Auf der einen Seite ein in ehrenhafter Mittelmäßigkeit ergrauter Senat, dem ich gerne die schuldige Ehrerbietung erwiese, wenn ich ihm Ehrerbietung schuldete, auf der andern Seite junge Häuflein, welche ob ihrer problematischen Pubertät ein Siegesgeschrei anstimmen wie die Frösche in der Mainacht, – jetzt wählen Sie, wer gefällt Ihnen am besten?

»Alt« und »jung«, das sind Fremdwörter für die Poesie. Weder das Alter noch die Jugend sind im mindesten ein Verdienst, noch ein Vorzug, ja nicht einmal eine Eigenschaft, sondern einfach ein Zustand. Man ist jung oder alt so wie man gesund oder krank ist und so wie man einst tot sein wird. Nicht der dieses und jener das, sondern jeder dieses und das. Was in aller Welt hat die Kunst damit zu schaffen? Genau so viel, als ob du Zahnschmerzen hast oder keine. Her mit euren Werken! Und zwar, bitte, jeder mit den seinigen besonders! Keine Stangeschen Reisegesellschaften durch den Geist der Zeit! Nämlich es steht ein Tourniquet vor dem Schalter, und Ermäßigungen für Schulen und Vereine gewährt der Ruhm nicht.

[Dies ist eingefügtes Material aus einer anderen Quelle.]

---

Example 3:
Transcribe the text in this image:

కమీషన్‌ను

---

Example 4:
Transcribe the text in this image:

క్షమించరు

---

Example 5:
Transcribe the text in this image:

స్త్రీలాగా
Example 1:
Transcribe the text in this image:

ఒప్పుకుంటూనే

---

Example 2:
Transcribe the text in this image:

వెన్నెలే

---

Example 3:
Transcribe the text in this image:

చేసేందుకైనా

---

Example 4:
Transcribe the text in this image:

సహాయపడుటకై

Was sind das überhaupt für kleine Sehwinkel, die nicht einmal über das eigene kurze Leben den Blick in die nächste Ewigkeit spannen! Wenn du nach deinem Tode ein bleibendes Werk wirst hinterlassen haben, dann wirst du anfangen jung zu werden, wo nicht, so warst du alt geboren, alt wie ein Lederapfel, trotz all deinem Dulieh und Gemauser. Oder wird vielleicht gerade darum so unverschämt gebalzt, weil man spürt, morgen wird Halali geblasen?

Du bist heute grün oder wenigstens grünlich. Ich gratuliere von Herzen. Allein nicht grün, sondern immergrün ist die Farbe des Ruhmes. Ihr seid heute unstreitig die Blüte der Nation, obschon ich mir lieber andere Blumen ins Knopfloch stecke. Allein seht euch vor, es gibt auch Blumkohl.

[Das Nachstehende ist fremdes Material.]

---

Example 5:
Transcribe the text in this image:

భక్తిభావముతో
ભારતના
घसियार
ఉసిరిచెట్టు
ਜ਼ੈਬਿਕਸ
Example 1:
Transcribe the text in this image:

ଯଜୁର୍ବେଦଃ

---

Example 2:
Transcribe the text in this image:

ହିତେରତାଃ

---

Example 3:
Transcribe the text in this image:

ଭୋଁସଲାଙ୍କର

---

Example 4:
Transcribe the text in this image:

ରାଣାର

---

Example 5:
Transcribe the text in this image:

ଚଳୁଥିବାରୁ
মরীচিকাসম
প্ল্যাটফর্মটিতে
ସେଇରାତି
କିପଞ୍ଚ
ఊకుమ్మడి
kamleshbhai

Gewiß: für die Zuchtwahl, für Ehe, Liebe und Liebschaft, da ist Jugend ein Vorzug. Falls also einer der Senatoren der Poesie auf den unglücklichen Einfall geriete, Euch eine Kellnerin vom Spatenbräu abspenstig machen zu wollen, dann würdet ihr glänzend über das Alter siegen. Immerhin, so über die Maßen genial braucht man sich deswegen nicht zu gebärden. Denn ob es auch ein Vorzug ist, so ist es doch gottlob kein seltener. Man teilt ihn mit Millionen von Mitmenschen, ja mit Milliarden von anderen minder zweibeinigen Geschöpfen, die darum nicht den Anspruch erheben, Genie zu sein.

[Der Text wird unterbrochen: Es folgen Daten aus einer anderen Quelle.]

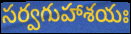
సర్వగుహాశయః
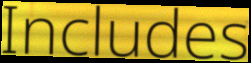
Includes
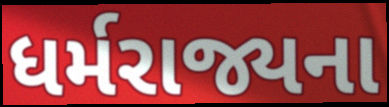
ધર્મરાજ્યના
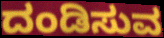
ದಂಡಿಸುವ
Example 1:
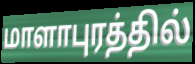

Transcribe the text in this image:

மாளாபுரத்தில்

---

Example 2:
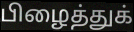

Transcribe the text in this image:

பிழைத்துக்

Schließlich ein Geheimnis im Vertrauen. Mit der Jugend, wissen Sie, geht es wie mit dem Pferdespiel; sie rennt herum. Kaum hat einer angefangen, der jüngste zu sein, so reitet ihm schon ein noch jüngerer auf den Fersen. Und während er eben gerade im besten Zug ist, seinen Vordermann »wackliger Greis« zu schmähen, kichert es bereits hinter ihm »alter Geck«. Hören Sie es nicht? So schauen Sie doch nur in den Spiegel. Man sieht ja wahrhaftig schon drei anmutige Fältlein links und rechts neben den Augen! Das sind junge hoffnungsvolle Rünzelchen, mein Bester. Und wenn diese Rünzelchen werden Runzeln geworden sein, dann wird eine freche Bande mannbarer Buben Sie verhöhnen, so wie jetzt Sie die Alten verhöhnen. Amen, das geschehe!